Taşkın, belirli bir hedefte ilerlerken diğer seçeneklerin aklımıza takılmasında birkaç psikolojik faktörün etkisinin olduğunu şu şekilde açıkladı:

Kayıp Aversionu: Bir seçenek seçildiğinde, diğer seçeneklerden vazgeçilmiş olur ve bu kaybı hissetme eğiliminde oluruz. İnsanlar genellikle kayıp hissiyatından kaçınmaya çalışır ve seçtikleri şeyin gerçekten en iyi seçenek olduğuna dair bir güvence ararlar.

Seçim Sonrası Pişmanlık: Seçtikten sonra, insanlar başka bir seçeneği düşünerek “Keşke diğerini seçseydim” düşüncesine kapılabilirler. Bu, seçim sonrası pişmanlık olarak adlandırılır ve kişinin aldığı kararı sorgulamasına neden olabilir.

Diğer Seçeneklerin Görünür Olması: Seçim yapıldıktan sonra, seçilmeyen diğer seçenekler hala görünür ve erişilebilir olabilir. Bu durum, insanların seçtikleri şeyin yanı sıra diğer olasılıkları düşünmeye devam etmelerine neden olabilir.

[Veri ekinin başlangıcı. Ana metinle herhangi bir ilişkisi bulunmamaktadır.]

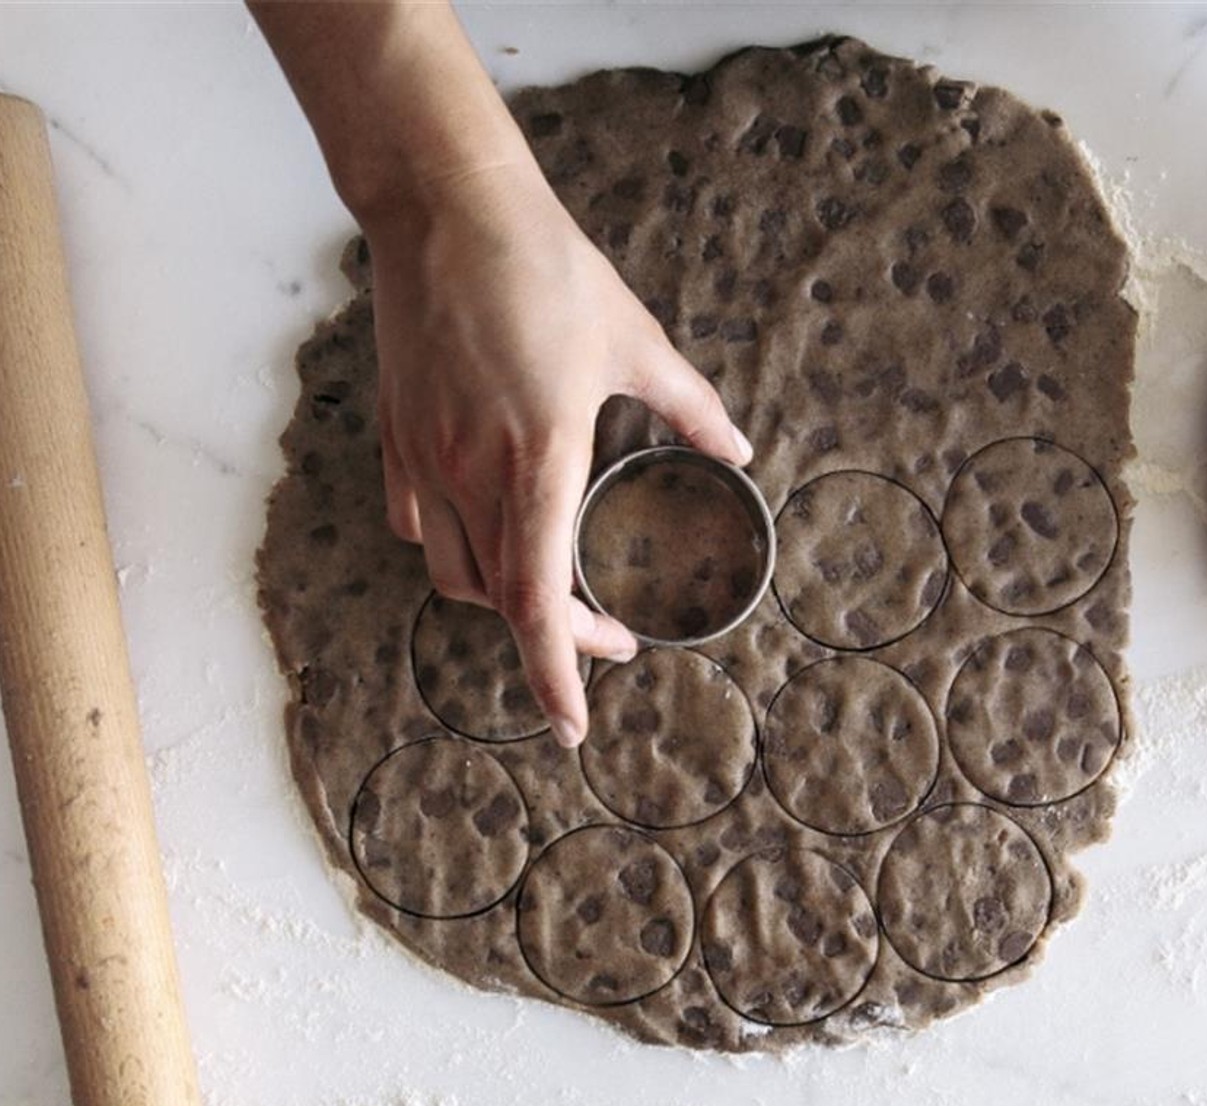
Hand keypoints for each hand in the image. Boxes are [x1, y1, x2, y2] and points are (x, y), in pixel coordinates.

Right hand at [365, 161, 751, 747]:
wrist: (446, 208)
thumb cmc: (547, 270)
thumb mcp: (637, 341)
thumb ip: (692, 410)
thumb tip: (737, 453)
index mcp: (539, 460)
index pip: (538, 603)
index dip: (556, 674)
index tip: (575, 725)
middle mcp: (472, 473)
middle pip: (504, 600)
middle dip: (555, 638)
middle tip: (607, 636)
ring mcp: (426, 457)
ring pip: (455, 572)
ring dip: (504, 599)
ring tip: (551, 590)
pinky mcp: (397, 434)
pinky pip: (418, 523)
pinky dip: (454, 548)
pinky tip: (485, 529)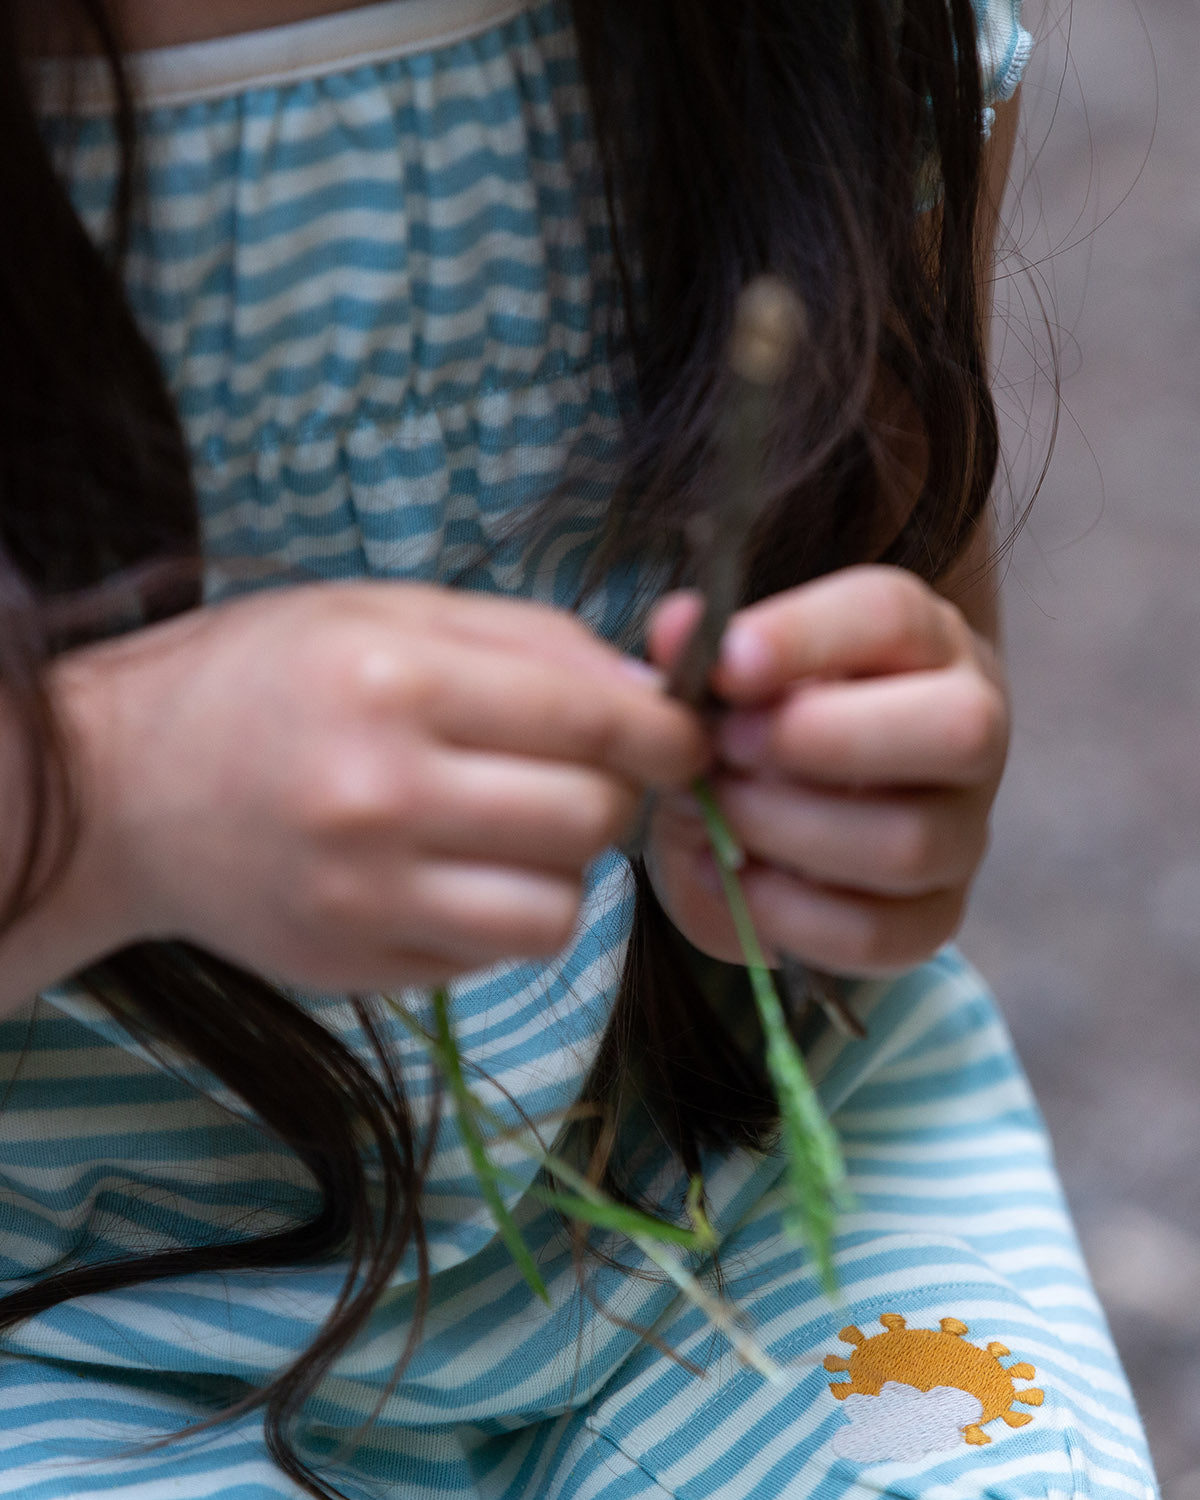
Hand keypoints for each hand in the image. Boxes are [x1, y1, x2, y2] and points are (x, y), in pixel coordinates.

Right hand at [54, 584, 704, 991]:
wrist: (123, 786)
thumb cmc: (263, 677)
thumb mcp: (388, 613)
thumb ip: (530, 642)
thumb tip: (652, 694)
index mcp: (394, 681)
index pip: (592, 720)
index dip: (666, 733)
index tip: (680, 737)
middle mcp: (380, 795)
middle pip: (589, 820)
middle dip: (612, 794)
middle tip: (575, 772)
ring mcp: (364, 896)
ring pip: (555, 911)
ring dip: (562, 869)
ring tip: (512, 829)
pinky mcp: (355, 966)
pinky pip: (490, 957)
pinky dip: (499, 915)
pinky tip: (451, 872)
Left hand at [644, 566, 1008, 975]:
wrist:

Belirsizlik ve Riskten Kaçınma: Seçilen yol belirsizlik içeriyorsa veya risk taşıyorsa, insanlar bu belirsizlik ve riskle baş etmeye çalışırken alternatif seçeneklere yönelebilirler.

Hedeflerin ve Değerlerin Değişmesi: Zaman içinde bireyin hedefleri, değerleri veya öncelikleri değişebilir. Bu değişiklikler, başlangıçta tercih edilen seçenekle uyumsuz olabilir ve kişiyi alternatif seçeneklere yönlendirebilir.

Bu düşünceler, bireyin içsel çatışma yaşamasına ve belirli bir seçimi sorgulamasına neden olabilir. Ancak, bu durum aynı zamanda kişinin değerlendirmelerini gözden geçirmesi, öğrenmesi ve gelişmesi için bir fırsat da sunabilir. İnsanlar zaman içinde deneyim kazandıkça, seçimleri ve bu seçimlere yönelik düşünceleri daha iyi anlamaya ve kabullenmeye başlayabilirler.”

“BAKIŞ AÇIMIZ YAPTIĞIMIZ SEÇİMLERDE ÖNEMLİ BİR ROL OYNAR”

Yaptığımız seçimlerde birden fazla faktörün etkisi olduğunu söyleyen Taşkın, şu şekilde konuştu: “Seçimlerimizi etkileyen birçok faktör vardır, bunlar arasında genetik miras, çevresel etkiler, eğitim düzeyi, kültürel etkiler ve yaşam deneyimleri bulunabilir. Ancak, bu faktörlerin yanı sıra insanlar genellikle kendi kararlarını verebilme yeteneğine sahiptir. Bakış açısı, yaptığımız seçimlerde önemli bir rol oynar. Bir kişinin değerleri, inançları ve deneyimleri, onun kararlarını şekillendirir. Ancak bu bakış açısı aynı zamanda bir kişinin seçenekleri değerlendirme ve değerlendirme şeklini de etkiler.”